─── MATERIAL PROVIDED ───

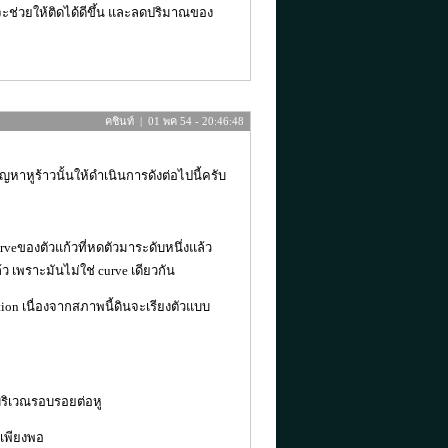
็จะช่วยให้ติดได้ดีขึ้น และลดปริมาณของ
คชินท์ | 01 พค 54 - 20:46:48
าหูร้าวนั้นให้ดำเนินการดังต่อไปนี้ครับ
rveของตัวแก้วที่หดตัวมาระดับหนึ่งแล้ว
ว เพราะมันไม่ใช่ curve เดียวกัน
ion เนื่องจากสภาพนี้ดินจะเรียงตัวแบบ
่บริเวณรอบรอยต่อหู
นเพียงพอ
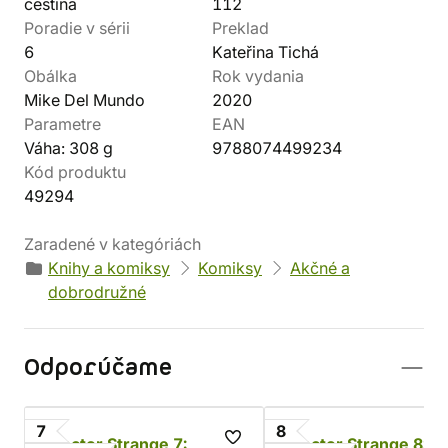
čeština
112
Poradie v sérii
Preklad
6
Kateřina Tichá
Obálka
Rok vydania
Mike Del Mundo
2020
Parametre
EAN
Váha: 308 g
9788074499234
Kód produktu
49294
Zaradené v kategóriách
Knihy a komiksy
Komiksy
Akčné a
dobrodružné
Odporúčame
7
8
Doctor Strange 7:
Doctor Strange 8:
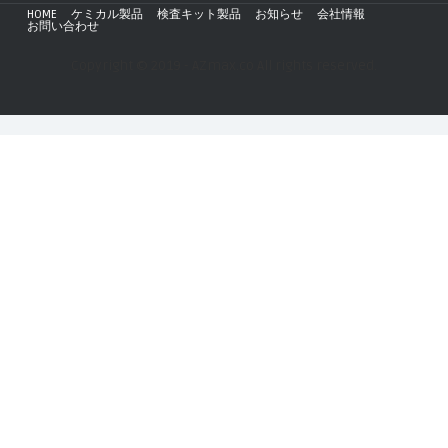
HOME
ケミカル製品
検査キット製品
お知らせ
会社情報
お問い合わせ
Copyright © 2019 - AZmax.co All rights reserved.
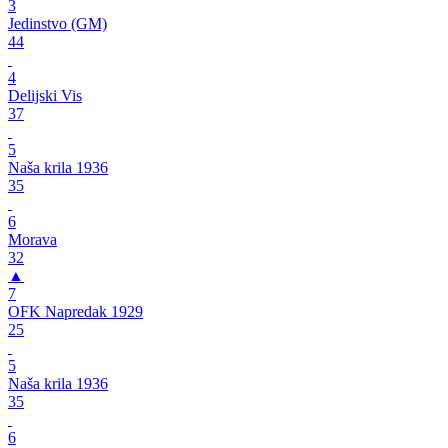
3
Jedinstvo (GM)
44
4
Delijski Vis
37
5
Naša krila 1936
35
6
Morava
32
▲
7
OFK Napredak 1929
25
5
Naša krila 1936
35
6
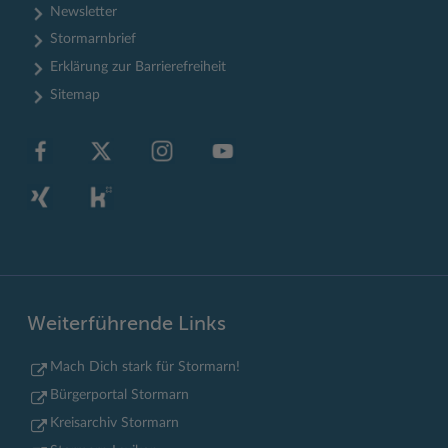
Newsletter
Stormarnbrief
Erklärung zur Barrierefreiheit
Sitemap
Weiterführende Links
Mach Dich stark für Stormarn!
Bürgerportal Stormarn
Kreisarchiv Stormarn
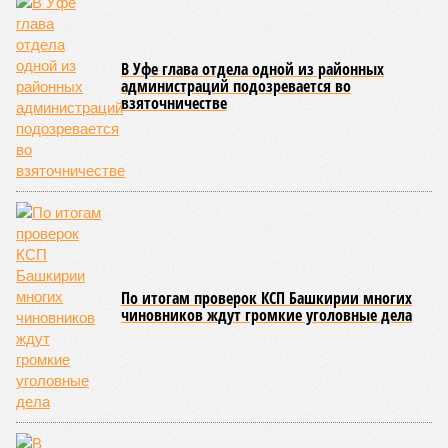
В качестве третьих лиц в деле участвуют ООО «ЛМА»,
санкт-петербургское АО «Ленстрой», правительство
Башкирии и Транспортная дирекция региона. Судебное
разбирательство затрагивает как финансовые
обязательства по проекту, так и правовые аспекты
реализации концессионного соглашения.
Соглашение по Восточному выезду
было подписано
в 2021
году на Петербургском международном экономическом
форуме. Проект предусматривал завершение
строительства автодорожного тоннеля длиной более 1,2
км, возведение мостового перехода через реку Уфу с
эстакадной частью протяжённостью более 2,6 км и
создание участка платной скоростной автомобильной
дороги длиной 10 км с прямым выходом на М5.
На форуме
Радию Хабирову
,
Андрею Костину
и
генеральному директору «Башкирской концессионной
компании»
Асабали Закавову
были вручены сертификаты
о соответствии проекта требованиям методики IRIIS,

───

Update the text read from the pictures in the rows above by replacing "Morava" with "Sloboda" and keeping every other line unchanged. Leave the pictures out of your answer.

## TASK RESPONSE
็จะช่วยให้ติดได้ดีขึ้น และลดปริมาณของ
คชินท์ | 01 พค 54 - 20:46:48
าหูร้าวนั้นให้ดำเนินการดังต่อไปนี้ครับ
rveของตัวแก้วที่หดตัวมาระดับหนึ่งแล้ว
ว เพราะมันไม่ใช่ curve เดียวกัน
ion เนื่องจากสภาพนี้ดินจะเรียงตัวแบบ
่บริเวณรอบรอยต่อหู
นเพียงพอ
čeština
112
Poradie v sérii
Preklad
6
Kateřina Tichá
Obálka
Rok vydania
Mike Del Mundo
2020
Parametre
EAN
Váha: 308 g
9788074499234
Kód produktu
49294
Zaradené v kategóriách
Knihy a komiksy
Komiksy
Akčné a
dobrodružné
Odporúčame
7
8
Doctor Strange 7:
Doctor Strange 8:
HOME
ケミカル製品
検査キット製品
お知らせ
会社情報
お問い合わせ
Copyright © 2019 - AZmax.co All rights reserved.
3
Jedinstvo (GM)
44
4
Delijski Vis
37
5
Naša krila 1936
35
6
Sloboda
32
▲
7
OFK Napredak 1929
25
5
Naša krila 1936
35
6
Newsletter
Stormarnbrief
Erklärung zur Barrierefreiheit
Sitemap
Weiterführende Links
Mach Dich stark für Stormarn!
Bürgerportal Stormarn
Kreisarchiv Stormarn
В качестве третьих лиц в деле участвуют ООО «ЛМА»,
санкт-петербургское АО «Ленстрой», правительство
Башкирии и Транспортная дирекция региона. Судебное
разбирательство затрагивает как финансовые
обязательства по проекту, так и правовые аспекты
реализации концессионного соглашения.
Соглашение по Восточному выезду
было подписано
в 2021
году на Петербургском международном экономическом
форуме. Проект предусматривал завершение
строительства автодорожного тоннеля длиной более 1,2
км, возведение мостового перехода через реку Уфу с
эстакадной частью протяжённостью более 2,6 км и
создание участка платной скоростной автомобильной
дороги длиной 10 км с прямым выходом на М5.
На форуме
Радию Хабирову
,
Андрею Костину
и
генеральному директору «Башкирской концессионной
компании»
Асабали Закавову
были вручены сертификаты
о соответствии проекта требованиям методики IRIIS,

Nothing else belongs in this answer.